The MT/ST is not electronic; it implemented its functions through a bank of electromechanical relays.

In 1967 IBM hired Muppets creator Jim Henson to produce and direct a short film on the MT/ST; the film, called Paperwork Explosion, was scored by electronic music pioneer Raymond Scott.

Because of its high purchase price, most customers rented the system. The MT/ST became obsolete in the 1970s, when it was displaced by floppy disk-based systems. IBM discontinued support in 1983.

==Users==
IBM's largest German customer, Allianz, used MT/ST to produce form letters based on prewritten text. "14 23 56", for example, was the "Death Tape", a letter of condolences that requested documents from survivors of the deceased and promised prompt insurance claim processing.

The first novel to be written on a word processor, Len Deighton's 1970 Second World War historical novel Bomber, about an RAF Bomber Command raid over Germany, was written on the MT/ST.
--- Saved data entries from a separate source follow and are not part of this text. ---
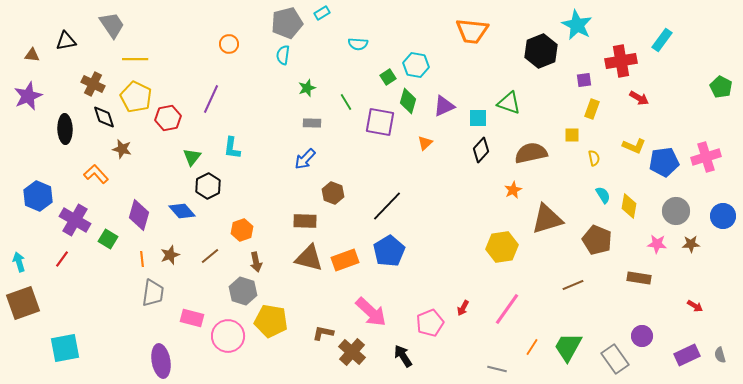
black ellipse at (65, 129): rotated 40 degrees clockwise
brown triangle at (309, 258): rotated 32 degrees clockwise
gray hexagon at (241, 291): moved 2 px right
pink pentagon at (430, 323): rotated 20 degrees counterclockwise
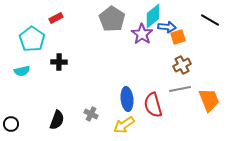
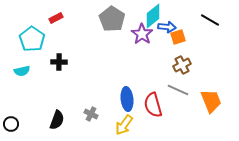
gray line: moved 2 px left, 1 px down; rotated 35 degrees clockwise
orange trapezoid: moved 2 px right, 1 px down
yellow arrow: rotated 20 degrees counterclockwise
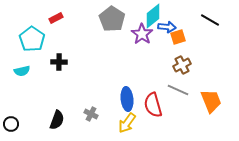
yellow arrow: moved 3 px right, 2 px up
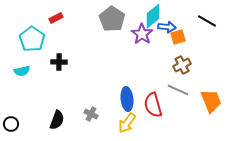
black line: moved 3 px left, 1 px down
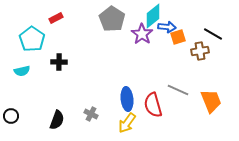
black line: moved 6 px right, 13 px down
brown cross: moved 18 px right, 14 px up; rotated 18 degrees clockwise
black circle: moved 8 px up
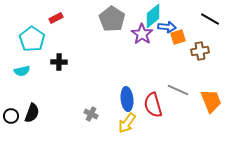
black line: moved 3 px left, 15 px up
black semicircle: moved 25 px left, 7 px up
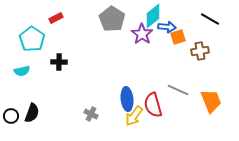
yellow arrow: moved 7 px right, 7 px up
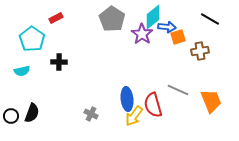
cyan diamond: moved 1 px down
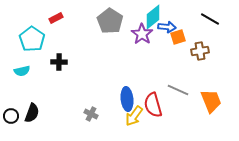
gray pentagon: moved 2 px left, 2 px down
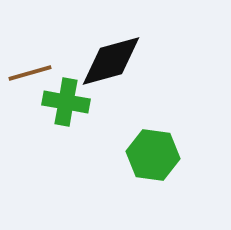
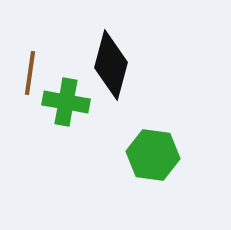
black diamond: moved 4 px down; rotated 60 degrees counterclockwise
brown line: rotated 66 degrees counterclockwise
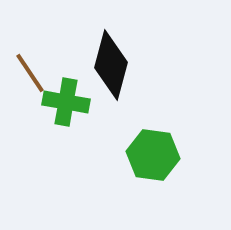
brown line: rotated 42 degrees counterclockwise
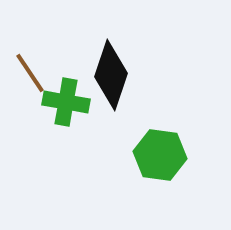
black diamond: moved 10 px down; rotated 4 degrees clockwise
green hexagon: moved 7 px right
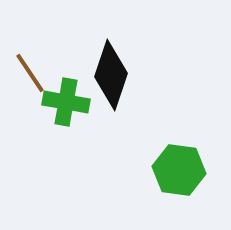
green hexagon: moved 19 px right, 15 px down
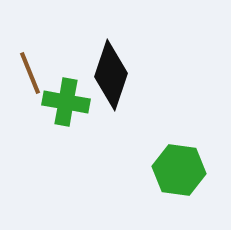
brown line: rotated 12 degrees clockwise
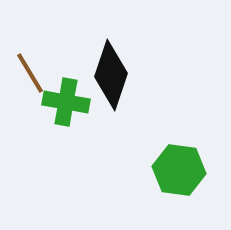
brown line: rotated 9 degrees counterclockwise
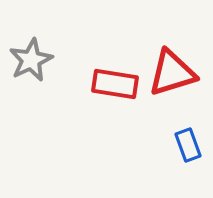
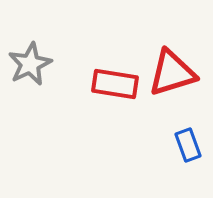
gray star: moved 1 px left, 4 px down
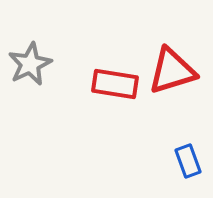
red triangle: moved 2 px up
blue rectangle: moved 16 px down
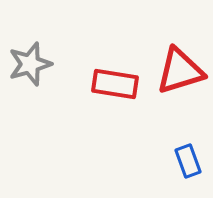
gray star: rotated 9 degrees clockwise
red triangle: moved 8 px right
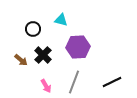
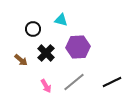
black cross: moved 3 px right, 2 px up
gray line: rotated 30 degrees clockwise
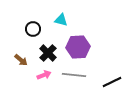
black cross: moved 2 px right
gray line: moved 7 px up; rotated 45 degrees clockwise
pink arrow: moved 2 px left, 11 px up; rotated 80 degrees counterclockwise
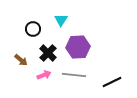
cyan triangle: rotated 48 degrees clockwise
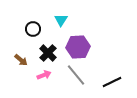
gray line: moved 2 px right; rotated 45 degrees clockwise
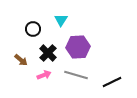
gray line: rotated 35 degrees counterclockwise
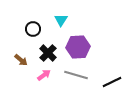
pink arrow: rotated 16 degrees counterclockwise
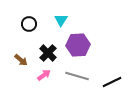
black circle: moved 4 px left, 5 px up
purple hexagon: moved 2 px up
gray line: moved 1 px right, 1 px down
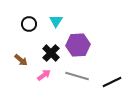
cyan triangle: moved 5 px left, 1 px down
black cross: moved 3 px right
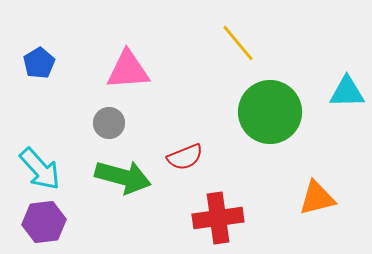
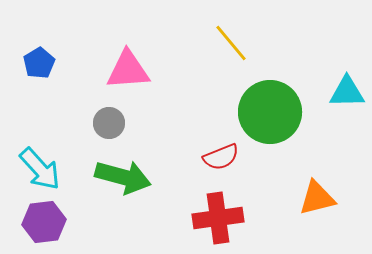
yellow line: moved 7 px left
red semicircle: moved 36 px right
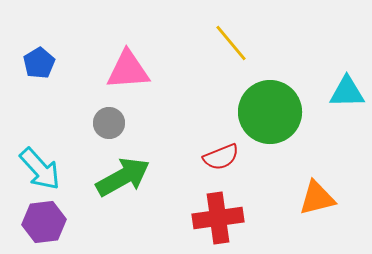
green arrow: rotated 44 degrees counterclockwise
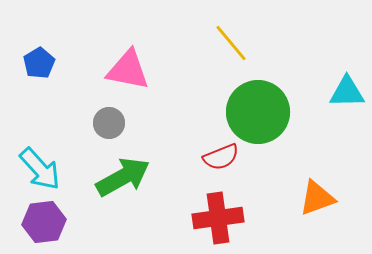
pink triangle: rotated 15 degrees clockwise
green circle: moved 12 px left
orange triangle: rotated 6 degrees counterclockwise
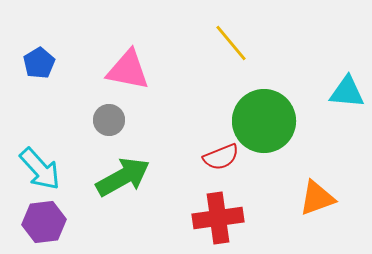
cyan triangle: rotated 6 degrees clockwise
green circle: moved 6 px right, 9 px down
gray circle: moved 3 px up
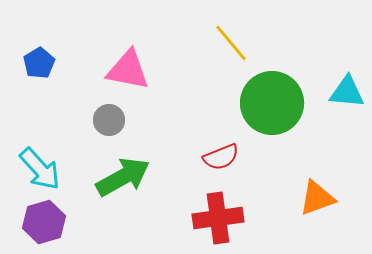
green circle: moved 8 px right, 18 px up
purple hexagon: rotated 9 degrees counterclockwise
The MT/ST was also used as a data entry device for early issues of the RILM Abstracts scholarly publication at the City University of New York Graduate Center. Cartridges created on the MT/ST were read by an IBM 2495 Tape Cartridge Reader onto an IBM System/360 mainframe for further processing before being sent to be printed.

==MT/SC==
The IBM MT/SC (Magnetic Tape Selectric Composer) appeared in 1967. It is an output device which plays back tapes recorded and edited on the MT/ST. It is physically similar to the MT/ST, but its tape unit has only one tape reader. Built into the desk, instead of the Selectric typewriter, is an IBM Selectric Composer, previously an unautomated device. It uses typeballs similar to but not interchangeable with those of the Selectric, with three type sizes (10, 12, and 15 characters per inch), fractional interword spacing, bold, italic (but not bold italic), and a variety of serif and sans-serif typefaces, such as Bodoni, Univers, Times Roman, and the like. It produces fully justified, camera-ready output, but the manual version requires that each line be typed twice, once to calculate the size of the precise interword spaces and a repeat typing to precisely insert them.

The MT/SC automates the Composer, and it prints at approximately the speed of the Selectric typewriter, automating the interword spaces and thus justifying the output. The MT/ST and MT/SC combination (two machines) put the rapid production of camera-ready copy, for the first time, within the budget of a small to medium-sized publisher. However, the need to stop the Composer twice whenever a typeface was changed or italic is used (once to change it and again to change it back), sometimes multiple times in the same sentence, can significantly slow down the procedure. The choice of element to be changed—which typeball would be installed—is manual and uses information given to the operator but not encoded in the data stream. Like a typesetter, for example, the operator needs to know that titles are italicized.

The logic of the MT/SC is implemented by an electronic microprogrammed controller.

==IBM 2495 Tape Cartridge Reader==
The IBM 2495 Tape Cartridge Reader allows input from tapes created on the MT/ST to a System/360. The 2495 has a hopper and a stacker that can hold up to twelve tapes. The autoloader loads a cartridge in five seconds, and reads or rewinds at 900 characters per second. It attaches to a System/360 Model 30, 40, or 50 via a multiplexor channel. The OS/360 utility IEBTCRIN was used to read data from the 2495.